Maholic’s advice to someone who is battling drug addiction?
“Don’t give up,” he said. “That’s one of the best things I can say.”
Maholic said that if someone like him can change his life, anyone can.
He recalls a time when he was very different than he is today.
“I was unemployable.” While he had family, “No one wanted to be around me.” He explained he was “in and out of trouble,” and would steal and lie.
Now, he works at KOA Speer Electronics and has a great relationship with his sons.
“(KOA Speer) were gracious enough to give me a chance to prove myself,” he said.
He noted, “You have to be willing to make some sacrifices. The first thing is to admit to having a problem.”
And not only admit it, but also accept it.
“You accept it when you chose to do something about it,” he said.
Also, “Surround yourself with good people,” Maholic added.
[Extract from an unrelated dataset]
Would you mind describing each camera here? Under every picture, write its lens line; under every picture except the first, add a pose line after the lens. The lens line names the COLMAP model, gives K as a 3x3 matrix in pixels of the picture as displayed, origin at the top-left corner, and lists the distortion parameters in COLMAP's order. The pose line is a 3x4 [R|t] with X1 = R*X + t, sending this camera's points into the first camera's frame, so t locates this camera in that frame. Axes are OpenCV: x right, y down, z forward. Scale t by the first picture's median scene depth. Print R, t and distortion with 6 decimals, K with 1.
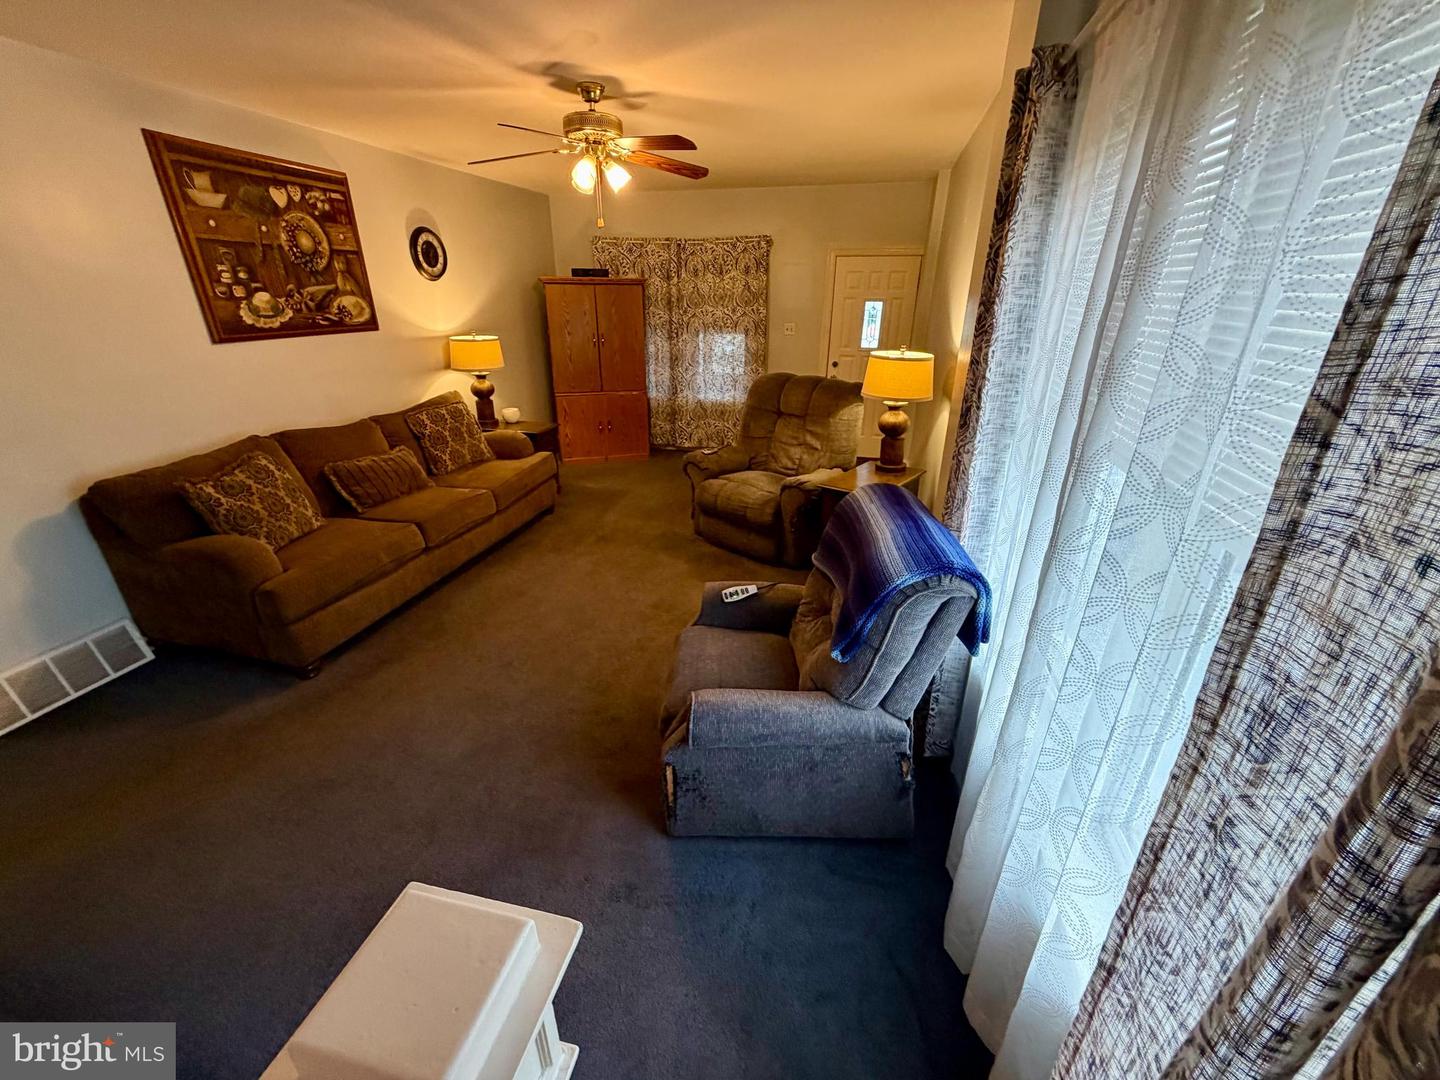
lens RADIAL K [[578.9, 0, 715.8], [0, 578.9, 542.7], [0, 0, 1]] dist [-0.001354, -0.000295]
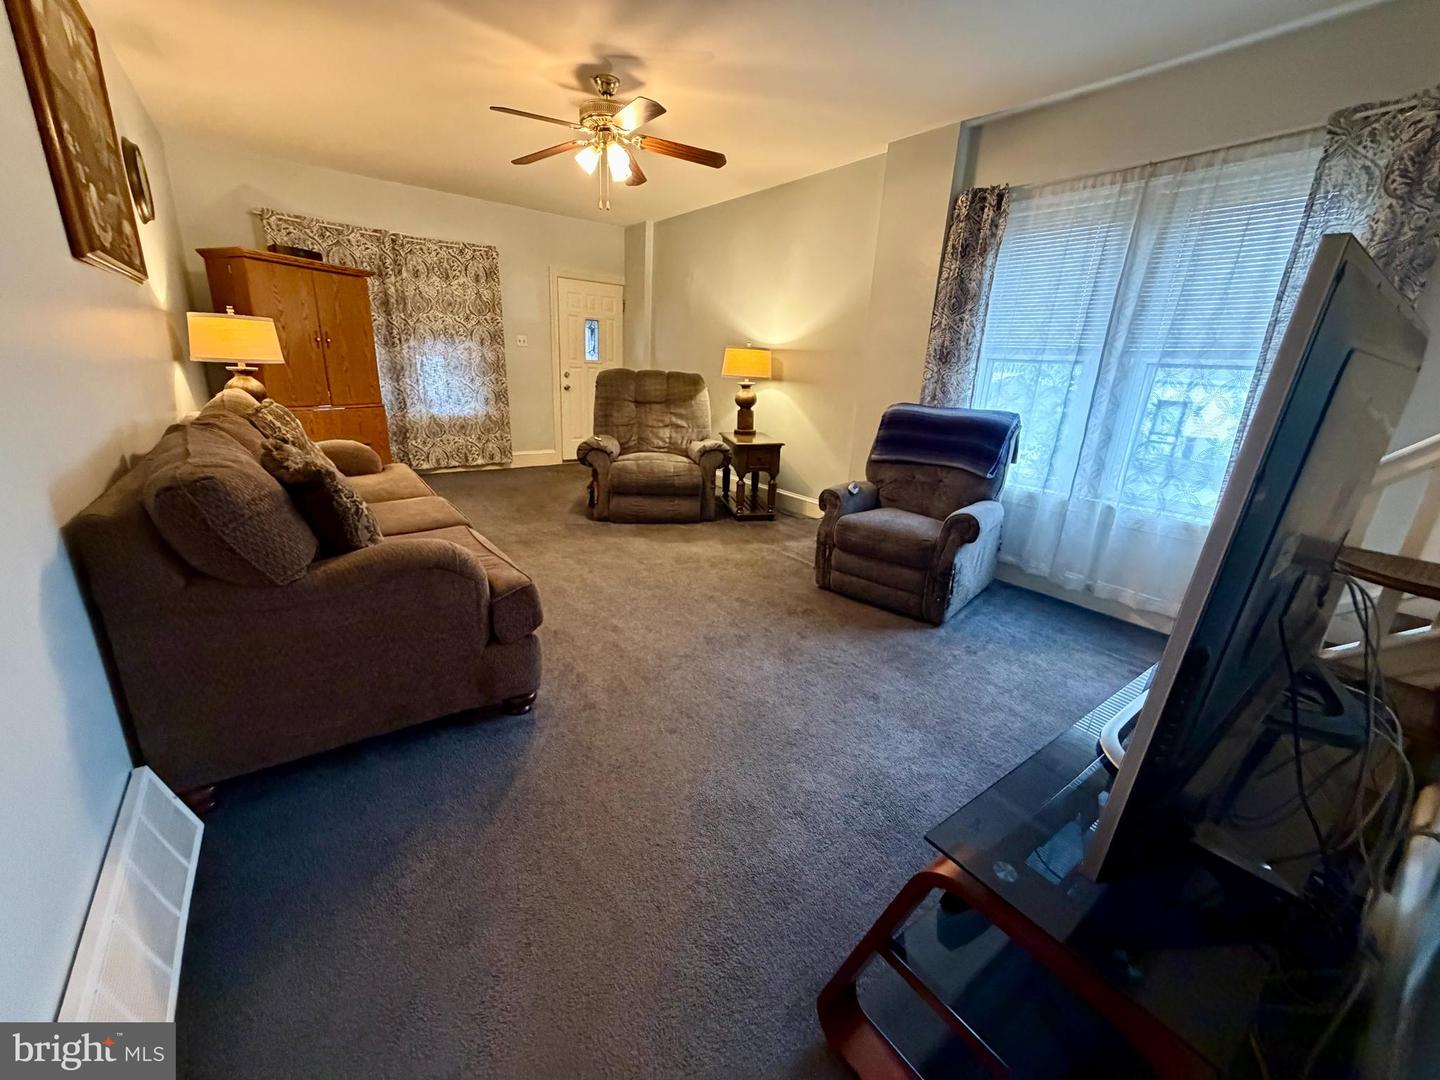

For him, that means spending time with his sons and the people with The Ministry Network of the Spirit Ministries.
For people on the outside of addiction looking in, Maholic said, “I know there’s a stigma attached to people who are drug addicts, that we’re bad people or lazy people and that we chose this for our life.” While he agreed that to some degree it was a choice when he started, but eventually “it ceases to become a choice.”
And addicts, he said, are some of the kindest, smartest, hardworking people in the world — “if they have the chance to prove it.”
He said that when given a second chance, many can achieve amazing things.
“Being a drug addict is a more-than-24-hour-a-day job; it never ends,” he said. Now that he has overcome his life as an addict, working an eight-hour day is cake.
His day now typically begins at 5 a.m. with him working out with Minich from 5 to 7 a.m. He goes to work, then stops at the ministry and does recovery-based things usually until 9 or 10 p.m. He takes time to be there for his sons’ sporting events, too.
“My day couldn’t be any fuller,” he said.